- EXTRACT:
◇ ◇ ◇ ◇ ◇ ◇ ◇

In New York City, thousands of people marched over the Brooklyn Bridge Saturday, marking the fifth anniversary of Superstorm Sandy and calling for urgent action on climate change. On October 29, 2012, the hurricane blasted New York, New Jersey and parts of New England with a record storm surge as high as 13 feet, ultimately killing 159 people along the East Coast and damaging more than 650,000 homes. The storm caused $70 billion in damage across eight states. Saturday’s marchers called on state and city officials to invest in clean energy while divesting from fossil fuel companies and the banks that finance them.
In sports news, dozens of members of the Houston Texans NFL team took a knee or sat during the playing of the national anthem ahead of a game against the Seattle Seahawks Sunday, following disparaging remarks by billionaire team owner Bob McNair. The demonstration came after ESPN reported McNair complained to other team owners about player protests against racial injustice and police brutality during a meeting last week, saying, “We can’t have the inmates running the prison.” McNair later apologized for the comment. Bob McNair is a major supporter of Donald Trump, who helped fund his campaign and gave $1 million to Trump’s inaugural committee.

◇ ◇ ◇ ◇ ◇ ◇ ◇

- Extracted records:
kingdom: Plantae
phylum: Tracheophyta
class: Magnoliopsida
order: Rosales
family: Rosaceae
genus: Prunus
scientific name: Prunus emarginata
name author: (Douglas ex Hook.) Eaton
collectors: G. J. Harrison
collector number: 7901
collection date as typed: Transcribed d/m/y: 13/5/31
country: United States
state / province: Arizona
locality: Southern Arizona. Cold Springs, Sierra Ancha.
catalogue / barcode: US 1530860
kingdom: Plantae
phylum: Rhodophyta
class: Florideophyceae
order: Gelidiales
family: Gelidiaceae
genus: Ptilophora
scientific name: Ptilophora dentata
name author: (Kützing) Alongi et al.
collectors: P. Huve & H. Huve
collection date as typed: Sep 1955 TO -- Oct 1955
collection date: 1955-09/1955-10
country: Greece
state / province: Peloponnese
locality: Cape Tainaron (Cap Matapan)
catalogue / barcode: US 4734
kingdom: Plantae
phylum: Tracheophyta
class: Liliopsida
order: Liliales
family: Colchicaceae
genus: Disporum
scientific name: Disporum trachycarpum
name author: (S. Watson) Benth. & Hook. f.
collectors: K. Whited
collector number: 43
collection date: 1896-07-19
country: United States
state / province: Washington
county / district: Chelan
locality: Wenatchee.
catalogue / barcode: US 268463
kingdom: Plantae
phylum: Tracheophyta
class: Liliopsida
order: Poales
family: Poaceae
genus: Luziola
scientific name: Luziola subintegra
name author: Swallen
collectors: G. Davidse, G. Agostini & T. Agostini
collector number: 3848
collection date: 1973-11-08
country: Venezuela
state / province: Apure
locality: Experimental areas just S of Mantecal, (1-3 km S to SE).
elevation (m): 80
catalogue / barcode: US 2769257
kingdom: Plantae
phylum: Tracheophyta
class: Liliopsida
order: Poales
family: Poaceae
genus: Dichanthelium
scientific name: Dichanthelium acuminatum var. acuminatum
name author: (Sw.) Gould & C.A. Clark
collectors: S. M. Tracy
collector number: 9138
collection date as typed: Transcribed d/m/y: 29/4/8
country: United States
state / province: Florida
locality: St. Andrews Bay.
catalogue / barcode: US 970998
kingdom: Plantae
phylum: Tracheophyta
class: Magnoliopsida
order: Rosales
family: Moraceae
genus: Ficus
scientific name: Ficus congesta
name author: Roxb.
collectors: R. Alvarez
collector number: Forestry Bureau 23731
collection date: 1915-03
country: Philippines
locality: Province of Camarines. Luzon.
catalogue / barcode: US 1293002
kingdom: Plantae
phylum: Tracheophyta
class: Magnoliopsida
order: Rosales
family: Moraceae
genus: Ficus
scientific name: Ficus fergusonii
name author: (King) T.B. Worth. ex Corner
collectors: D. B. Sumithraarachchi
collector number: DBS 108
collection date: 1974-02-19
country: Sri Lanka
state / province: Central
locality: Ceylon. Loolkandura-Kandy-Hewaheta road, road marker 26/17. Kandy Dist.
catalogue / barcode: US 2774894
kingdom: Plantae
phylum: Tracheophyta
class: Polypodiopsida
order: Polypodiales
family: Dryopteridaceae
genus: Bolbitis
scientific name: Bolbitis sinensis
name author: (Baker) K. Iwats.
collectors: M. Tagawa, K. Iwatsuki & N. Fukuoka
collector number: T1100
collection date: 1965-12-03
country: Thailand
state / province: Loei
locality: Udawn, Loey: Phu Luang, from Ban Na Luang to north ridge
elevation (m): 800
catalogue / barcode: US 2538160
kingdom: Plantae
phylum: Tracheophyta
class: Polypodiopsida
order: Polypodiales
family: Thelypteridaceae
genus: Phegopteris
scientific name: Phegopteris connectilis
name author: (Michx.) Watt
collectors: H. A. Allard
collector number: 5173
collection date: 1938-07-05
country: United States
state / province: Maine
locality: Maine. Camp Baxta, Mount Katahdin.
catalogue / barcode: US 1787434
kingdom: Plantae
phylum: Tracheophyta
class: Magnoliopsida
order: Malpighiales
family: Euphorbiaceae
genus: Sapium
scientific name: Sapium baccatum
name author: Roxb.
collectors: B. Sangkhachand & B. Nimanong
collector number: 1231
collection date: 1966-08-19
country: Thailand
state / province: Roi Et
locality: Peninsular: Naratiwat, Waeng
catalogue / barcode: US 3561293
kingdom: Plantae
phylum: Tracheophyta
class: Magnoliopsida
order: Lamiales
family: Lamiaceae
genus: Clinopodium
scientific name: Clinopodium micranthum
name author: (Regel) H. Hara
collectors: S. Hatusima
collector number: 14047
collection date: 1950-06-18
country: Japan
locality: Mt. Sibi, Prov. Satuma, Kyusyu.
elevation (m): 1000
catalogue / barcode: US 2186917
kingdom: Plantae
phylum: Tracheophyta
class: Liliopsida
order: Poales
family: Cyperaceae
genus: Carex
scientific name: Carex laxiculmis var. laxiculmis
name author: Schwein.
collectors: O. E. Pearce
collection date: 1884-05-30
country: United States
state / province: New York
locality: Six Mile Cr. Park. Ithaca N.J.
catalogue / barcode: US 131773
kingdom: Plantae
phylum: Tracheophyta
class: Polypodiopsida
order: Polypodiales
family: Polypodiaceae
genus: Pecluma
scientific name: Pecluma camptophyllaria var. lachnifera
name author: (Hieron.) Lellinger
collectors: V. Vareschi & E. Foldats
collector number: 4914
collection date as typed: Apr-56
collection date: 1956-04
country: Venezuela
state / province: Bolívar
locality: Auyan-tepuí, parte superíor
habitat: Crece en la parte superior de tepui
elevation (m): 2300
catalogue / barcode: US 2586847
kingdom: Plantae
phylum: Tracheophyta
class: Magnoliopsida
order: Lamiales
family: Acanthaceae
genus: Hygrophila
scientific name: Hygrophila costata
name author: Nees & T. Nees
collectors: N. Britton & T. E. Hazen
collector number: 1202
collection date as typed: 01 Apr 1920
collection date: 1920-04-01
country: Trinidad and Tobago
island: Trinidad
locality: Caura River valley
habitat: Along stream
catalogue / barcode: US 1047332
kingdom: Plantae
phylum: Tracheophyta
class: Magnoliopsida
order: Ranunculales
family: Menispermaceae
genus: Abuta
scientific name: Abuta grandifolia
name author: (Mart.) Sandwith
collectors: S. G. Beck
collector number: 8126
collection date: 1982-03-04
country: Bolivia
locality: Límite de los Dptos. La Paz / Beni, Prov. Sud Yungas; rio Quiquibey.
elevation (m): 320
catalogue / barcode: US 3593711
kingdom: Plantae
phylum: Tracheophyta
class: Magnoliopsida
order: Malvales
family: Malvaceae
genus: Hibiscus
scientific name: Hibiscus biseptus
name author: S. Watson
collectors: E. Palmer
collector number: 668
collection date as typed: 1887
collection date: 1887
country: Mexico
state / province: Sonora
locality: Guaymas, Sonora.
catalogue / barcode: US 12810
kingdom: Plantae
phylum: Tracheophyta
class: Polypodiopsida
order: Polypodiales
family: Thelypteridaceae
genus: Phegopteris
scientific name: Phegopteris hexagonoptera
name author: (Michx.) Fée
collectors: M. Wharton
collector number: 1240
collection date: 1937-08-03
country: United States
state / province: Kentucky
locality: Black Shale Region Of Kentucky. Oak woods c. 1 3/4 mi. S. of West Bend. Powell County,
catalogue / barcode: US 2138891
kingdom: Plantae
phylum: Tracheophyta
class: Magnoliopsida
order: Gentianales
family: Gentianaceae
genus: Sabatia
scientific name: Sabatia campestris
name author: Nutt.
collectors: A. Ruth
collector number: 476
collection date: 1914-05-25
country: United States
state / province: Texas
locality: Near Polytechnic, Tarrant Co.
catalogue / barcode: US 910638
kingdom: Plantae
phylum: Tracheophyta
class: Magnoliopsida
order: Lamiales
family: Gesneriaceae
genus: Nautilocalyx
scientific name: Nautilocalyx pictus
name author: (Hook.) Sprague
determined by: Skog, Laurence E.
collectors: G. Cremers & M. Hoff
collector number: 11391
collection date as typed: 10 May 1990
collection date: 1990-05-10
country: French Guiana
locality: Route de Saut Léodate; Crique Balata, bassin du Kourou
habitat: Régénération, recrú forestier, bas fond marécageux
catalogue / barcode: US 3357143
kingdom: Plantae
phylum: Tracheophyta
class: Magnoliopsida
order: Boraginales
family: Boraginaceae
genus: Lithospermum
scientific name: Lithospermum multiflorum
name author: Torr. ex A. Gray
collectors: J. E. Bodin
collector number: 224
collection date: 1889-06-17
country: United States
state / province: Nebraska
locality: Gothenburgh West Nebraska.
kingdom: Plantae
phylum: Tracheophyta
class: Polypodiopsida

◇ ◇ ◇ ◇ ◇ ◇ ◇

- WHAT YOU NEED TO DO:
[A] According to the news excerpt, how much damage did Superstorm Sandy cause?
[B] Quote the news excerpt starting at "In sports news, dozens" and ending at "Trump’s inaugural committee.".

- RESPONSES FOR EACH TASK:
[A] The storm caused $70 billion in damage across eight states.

[B]
In sports news, dozens of members of the Houston Texans NFL team took a knee or sat during the playing of the national anthem ahead of a game against the Seattle Seahawks Sunday, following disparaging remarks by billionaire team owner Bob McNair. The demonstration came after ESPN reported McNair complained to other team owners about player protests against racial injustice and police brutality during a meeting last week, saying, “We can’t have the inmates running the prison.” McNair later apologized for the comment. Bob McNair is a major supporter of Donald Trump, who helped fund his campaign and gave $1 million to Trump’s inaugural committee.